Time perception in invertebrates

When returning to the hive with nectar, forager honey bees need to know the current ratio of nectar-collecting to nectar-processing rates in the colony. To do so, they estimate the time it takes them to find a food-storer bee, which will unload the forage and store it. The longer it takes them to find one, the busier the food-storer bees are, and therefore the higher the nectar-collecting rate of the colony. Forager bees also assess the quality of nectar by comparing the length of time it takes to unload the forage: a longer unloading time indicates higher quality nectar. They compare their own unloading time to the unloading time of other foragers present in the hive, and adjust their recruiting behavior accordingly. For instance, honey bees reduce the duration of their waggle dance if they judge their own yield to be inferior. Scientists have demonstrated that anesthesia disrupts the circadian clock and impairs the time perception of honey bees, as observed in humans. Experiments revealed that a six-hour-long general anesthesia significantly delayed the start of the foraging behaviour of honeybees if induced during daytime, but not if induced during nighttime.

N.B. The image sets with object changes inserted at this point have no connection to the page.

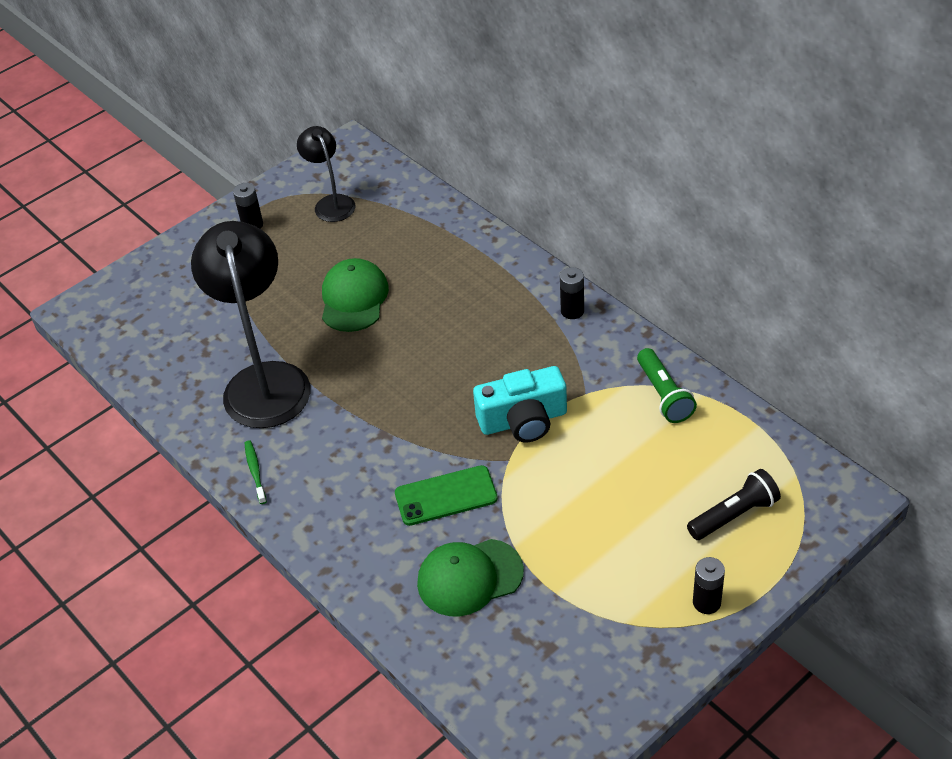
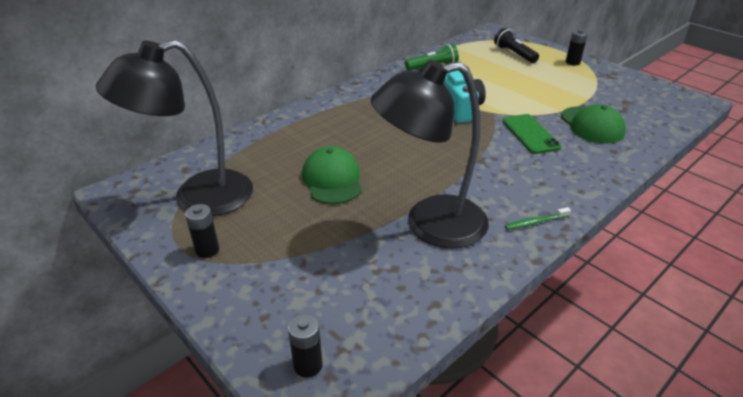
camera: 95 degrees left, 10 degrees down
black lamp [297,126,355,222] -> black lamp [96,40,253,216], size x1.90
green cap [322,258,389,332] -> green cap turned 75 degrees clockwise [302,146,362,204]
black battery [560,267,584,319] -> black battery moved to [288,314,323,378]

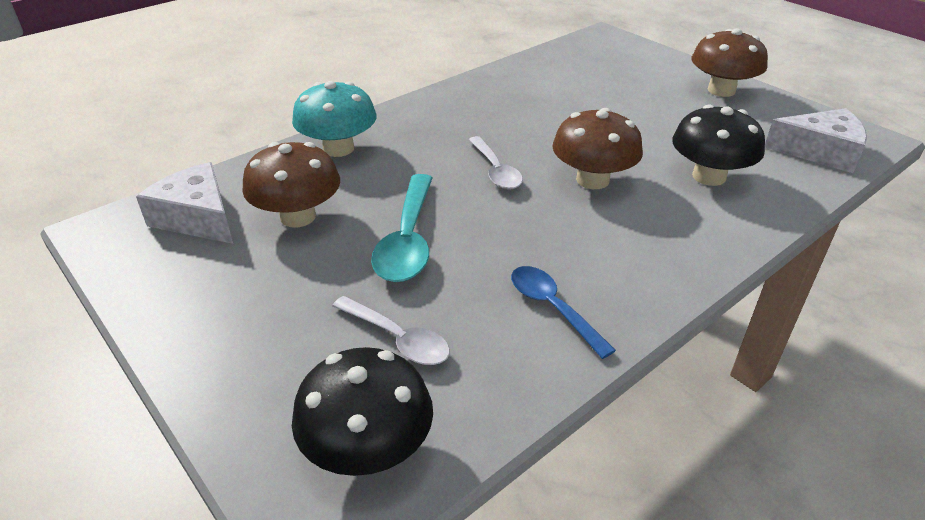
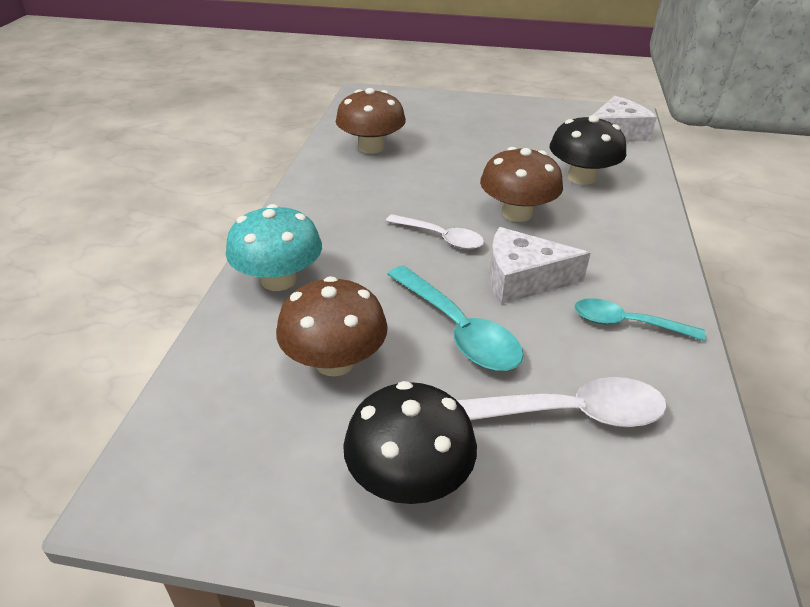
camera: 40 degrees left, 0 degrees up
white cheese [136,162,233,244] -> white cheese moved to [489,227,591,304]
black mushroom [292,347,433,476] -> black mushroom moved to [343,381,477,504]
white spoon [332,296,450,365] -> white spoon [457,377,667,427], size x1.51
blue spoon [511,266,616,359] -> turquoise spoon [574,298,705,341]
brown mushroom [692,28,768,97] -> brown mushroom moved to [336,88,406,154]

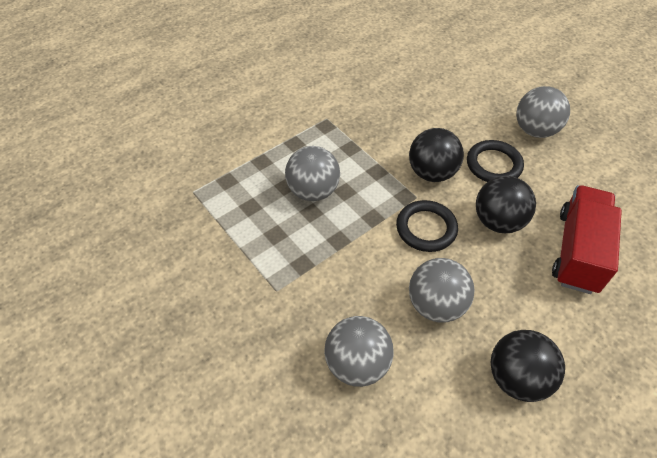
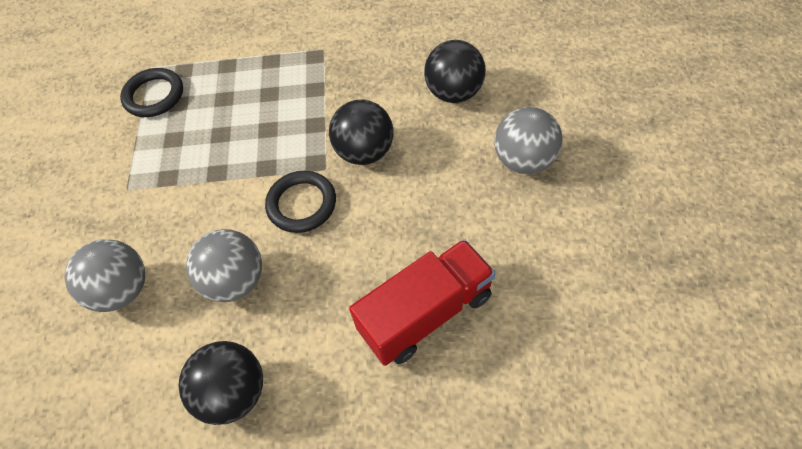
camera: 40 degrees right, 5 degrees up
grey ball [285,146,340,201] -> none
black ring [467,140,524,182] -> black ring moved to [120,68,183,117]
black ball [476,176,536,233] -> black ball moved to [424,40,486,103]

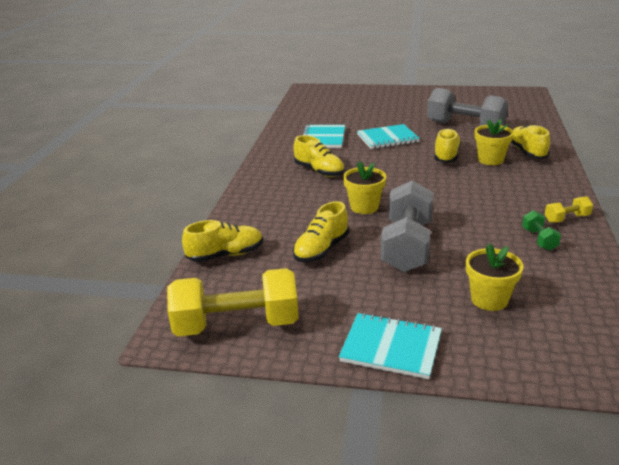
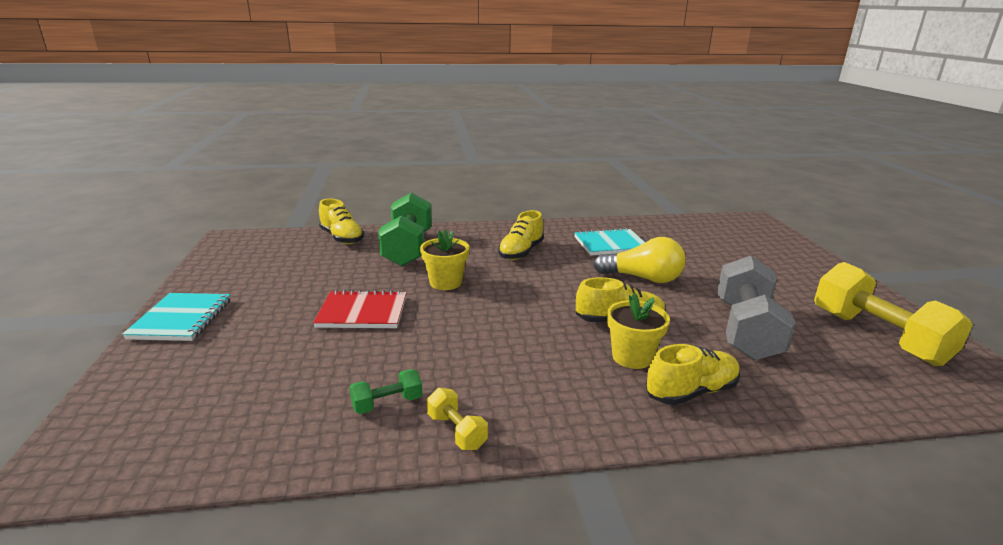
camera: 70 degrees right, 5 degrees down
yellow dumbbell [167,268,299,337] -> yellow dumbbell moved to [814,262,973,366]
yellow shoe [293,201,349,263] -> none
turquoise notebook [357,124,420,149] -> yellow light bulb [593,237,686,283]
grey dumbbell [381,180,434,272] -> red notebook [313,290,406,328]
yellow flower pot [466,243,524,311] -> none
none -> green dumbbell [378,192,432,266]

Bumble bees can be successfully trained to respond to a stimulus after a certain time interval has elapsed. Studies have shown that they can also learn to simultaneously time multiple interval durations.
In a single study, colonies from three species of ants from the genus Myrmica were trained to associate feeding sessions with different times. The trainings lasted several days, where each day the feeding time was delayed by 20 minutes compared to the previous day. In all three species, at the end of the training, most individuals were present at the feeding spot at the correct expected times, suggesting that ants are able to estimate the time running, keep in memory the expected feeding time and to act anticipatively.